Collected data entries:
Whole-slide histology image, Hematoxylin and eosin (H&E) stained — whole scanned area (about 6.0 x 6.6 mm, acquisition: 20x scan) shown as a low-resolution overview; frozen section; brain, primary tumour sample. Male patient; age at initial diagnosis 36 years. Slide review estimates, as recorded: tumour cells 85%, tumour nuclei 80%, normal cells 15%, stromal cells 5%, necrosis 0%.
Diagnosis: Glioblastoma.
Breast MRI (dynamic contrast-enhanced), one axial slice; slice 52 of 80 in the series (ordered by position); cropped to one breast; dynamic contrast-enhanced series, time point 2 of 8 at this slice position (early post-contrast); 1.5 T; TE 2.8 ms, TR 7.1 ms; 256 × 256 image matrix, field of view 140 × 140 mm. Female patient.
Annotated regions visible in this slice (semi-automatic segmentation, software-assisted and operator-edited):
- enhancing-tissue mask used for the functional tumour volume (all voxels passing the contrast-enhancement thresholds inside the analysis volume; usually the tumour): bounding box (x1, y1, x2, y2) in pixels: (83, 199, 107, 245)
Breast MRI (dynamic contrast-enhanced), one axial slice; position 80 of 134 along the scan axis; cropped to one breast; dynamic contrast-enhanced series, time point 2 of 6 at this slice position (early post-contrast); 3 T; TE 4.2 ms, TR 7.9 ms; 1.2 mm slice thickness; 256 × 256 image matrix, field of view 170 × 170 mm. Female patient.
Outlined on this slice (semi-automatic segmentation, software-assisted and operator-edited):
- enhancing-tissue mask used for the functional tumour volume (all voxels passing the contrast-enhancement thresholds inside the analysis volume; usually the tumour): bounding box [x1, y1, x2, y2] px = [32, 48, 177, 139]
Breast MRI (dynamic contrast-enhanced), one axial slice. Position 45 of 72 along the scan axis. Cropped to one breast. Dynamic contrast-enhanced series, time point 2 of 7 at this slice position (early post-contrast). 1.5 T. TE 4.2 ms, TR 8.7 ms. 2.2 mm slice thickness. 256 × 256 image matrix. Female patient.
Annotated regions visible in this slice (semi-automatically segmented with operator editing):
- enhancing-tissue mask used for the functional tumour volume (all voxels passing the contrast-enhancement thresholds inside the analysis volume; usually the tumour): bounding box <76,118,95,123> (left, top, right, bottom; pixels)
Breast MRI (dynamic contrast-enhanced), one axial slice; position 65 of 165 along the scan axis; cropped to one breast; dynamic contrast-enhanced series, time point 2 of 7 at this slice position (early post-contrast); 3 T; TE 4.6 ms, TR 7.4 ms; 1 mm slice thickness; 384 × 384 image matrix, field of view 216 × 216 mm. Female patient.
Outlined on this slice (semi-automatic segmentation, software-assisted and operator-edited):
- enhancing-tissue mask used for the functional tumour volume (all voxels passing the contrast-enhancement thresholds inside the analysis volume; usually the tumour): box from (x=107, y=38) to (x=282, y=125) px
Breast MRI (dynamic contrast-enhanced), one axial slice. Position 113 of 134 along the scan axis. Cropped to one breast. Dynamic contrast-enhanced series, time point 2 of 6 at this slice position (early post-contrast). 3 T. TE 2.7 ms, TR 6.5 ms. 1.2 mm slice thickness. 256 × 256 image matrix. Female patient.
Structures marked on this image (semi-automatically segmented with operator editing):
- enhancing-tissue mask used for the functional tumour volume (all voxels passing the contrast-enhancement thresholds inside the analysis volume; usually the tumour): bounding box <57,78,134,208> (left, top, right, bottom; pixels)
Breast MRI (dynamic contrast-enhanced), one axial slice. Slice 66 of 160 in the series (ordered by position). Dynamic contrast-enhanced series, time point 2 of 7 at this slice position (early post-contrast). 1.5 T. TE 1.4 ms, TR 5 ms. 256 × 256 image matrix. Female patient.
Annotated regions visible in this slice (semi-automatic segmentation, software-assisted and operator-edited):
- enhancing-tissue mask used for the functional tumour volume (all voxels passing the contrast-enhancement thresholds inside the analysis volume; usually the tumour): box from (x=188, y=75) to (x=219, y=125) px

## WHAT THE EXERCISE ASKS
Each line from the start of the records through the line holding "48, 177, 139]" must be returned exactly; nothing else belongs in the answer.

## WRITTEN SOLUTION
Whole-slide histology image, Hematoxylin and eosin (H&E) stained — whole scanned area (about 6.0 x 6.6 mm, acquisition: 20x scan) shown as a low-resolution overview; frozen section; brain, primary tumour sample. Male patient; age at initial diagnosis 36 years. Slide review estimates, as recorded: tumour cells 85%, tumour nuclei 80%, normal cells 15%, stromal cells 5%, necrosis 0%.
Diagnosis: Glioblastoma.
Breast MRI (dynamic contrast-enhanced), one axial slice; slice 52 of 80 in the series (ordered by position); cropped to one breast; dynamic contrast-enhanced series, time point 2 of 8 at this slice position (early post-contrast); 1.5 T; TE 2.8 ms, TR 7.1 ms; 256 × 256 image matrix, field of view 140 × 140 mm. Female patient.
Annotated regions visible in this slice (semi-automatic segmentation, software-assisted and operator-edited):
- enhancing-tissue mask used for the functional tumour volume (all voxels passing the contrast-enhancement thresholds inside the analysis volume; usually the tumour): bounding box (x1, y1, x2, y2) in pixels: (83, 199, 107, 245)
Breast MRI (dynamic contrast-enhanced), one axial slice; position 80 of 134 along the scan axis; cropped to one breast; dynamic contrast-enhanced series, time point 2 of 6 at this slice position (early post-contrast); 3 T; TE 4.2 ms, TR 7.9 ms; 1.2 mm slice thickness; 256 × 256 image matrix, field of view 170 × 170 mm. Female patient.
Outlined on this slice (semi-automatic segmentation, software-assisted and operator-edited):
- enhancing-tissue mask used for the functional tumour volume (all voxels passing the contrast-enhancement thresholds inside the analysis volume; usually the tumour): bounding box [x1, y1, x2, y2] px = [32, 48, 177, 139]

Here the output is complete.